* [What is asked]:
1 - In the passage on school stewardship, which parable is the board meeting to be considered in light of?
2 - Using the passage on school stewardship, decide whether each statement agrees with it: (a) Being steward of a school means keeping it safe. (b) The school has been entrusted to the board. (c) The lines beginning "Give it, give it all, give it now" come from The Writing Life.
3 - From the passage on school stewardship, copy the part that starts at the words "There is a science" and ends after "Spirit gives life.".

Care to turn your understanding of stewardship on its ear? Consider your board meeting in light of Jesus’s scary parable of the talents in Matthew 25. What does it mean to be steward of a school? It doesn’t mean keeping it safe! What does it mean to risk your school—which is, after all, more than just a coin; it’s a spirited, living entity—for the sake of the kingdom? You can’t answer that question alone. The school has been entrusted to the board—itself a living, more-or-less spirited entity. And you are called to bring your whole self, all your insight, your unique understanding into the mix, and to do it unsparingly. Annie Dillard was speaking of her own calling when she put this in The Writing Life, but the lesson holds:
Give it, give it all, give it now. The impulse to save something good for a better place is the signal to spend it now. Something more will arise for later, something better. These things fill from behind, from beneath, like well water. Similarly the impulse to keep to yourself what you have learned is not only shameful, it is destructive. Anything you do not give freely and abundantly becomes lost to you. You open your safe and find ashes.
There is a science to the study of scripture, and it is good to honor the gift and those who have it. It is good to learn from them. But there is an art to living a life formed by the word, and part of that art is a willingness to connect text to life, life to text, and to be generous and expansive in the sharing. It’s part of how the Spirit gives life.

Collected data entries:
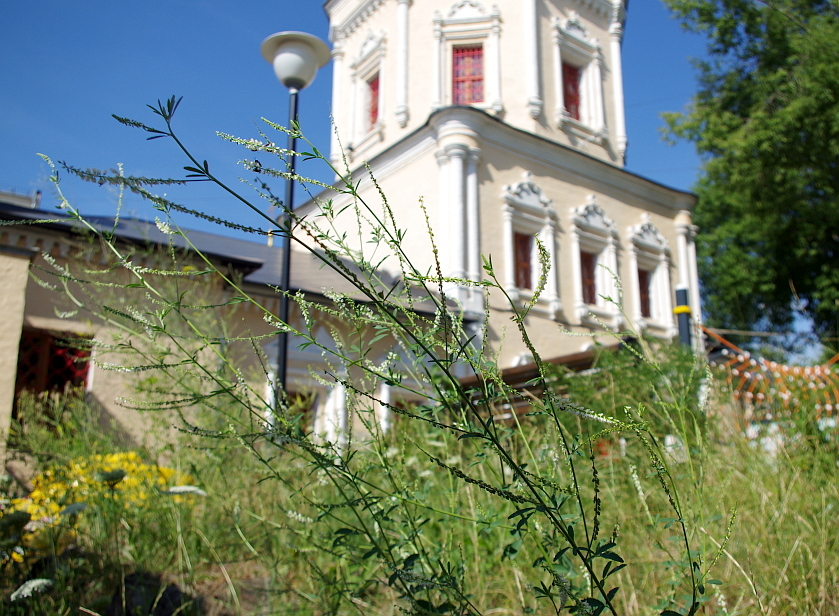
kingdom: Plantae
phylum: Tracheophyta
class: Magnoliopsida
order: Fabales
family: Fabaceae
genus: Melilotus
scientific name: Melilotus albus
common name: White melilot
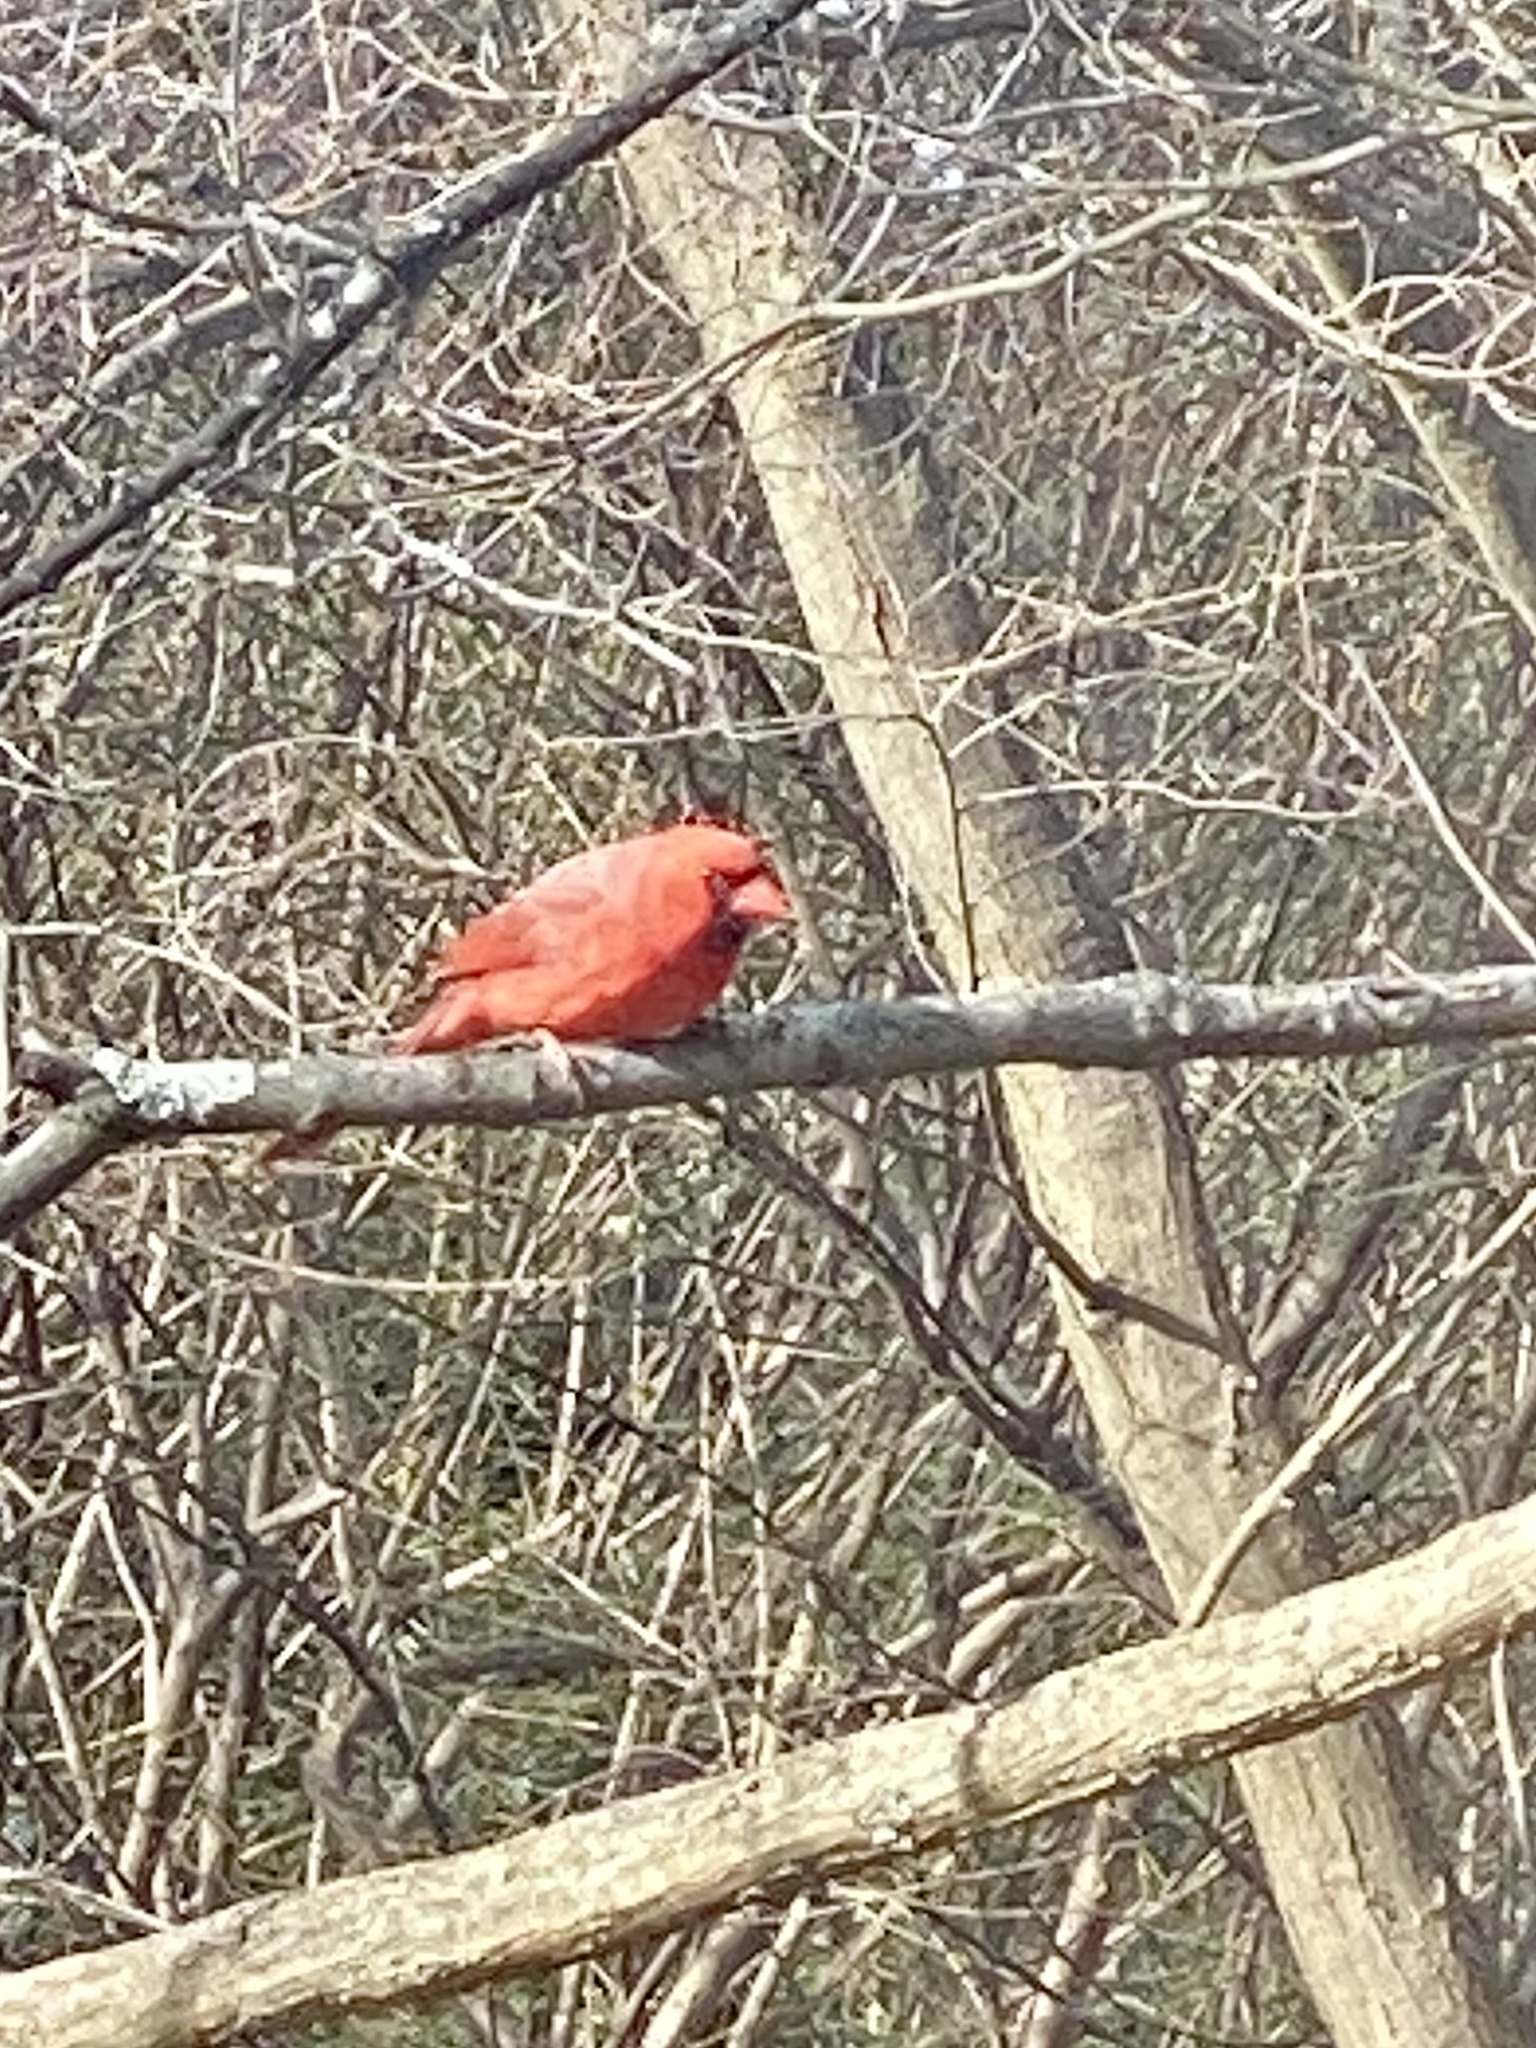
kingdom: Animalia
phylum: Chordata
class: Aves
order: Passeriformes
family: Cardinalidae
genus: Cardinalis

* [Answers in order]:
1 - Jesus's parable of the talents in Matthew 25.

2 -
(a) No: "It doesn’t mean keeping it safe!"
(b) Yes: "The school has been entrusted to the board"
(c) Yes: "Annie Dillard was speaking of her own calling when she put this in The Writing Life"

3 -
There is a science to the study of scripture, and it is good to honor the gift and those who have it. It is good to learn from them. But there is an art to living a life formed by the word, and part of that art is a willingness to connect text to life, life to text, and to be generous and expansive in the sharing. It’s part of how the Spirit gives life.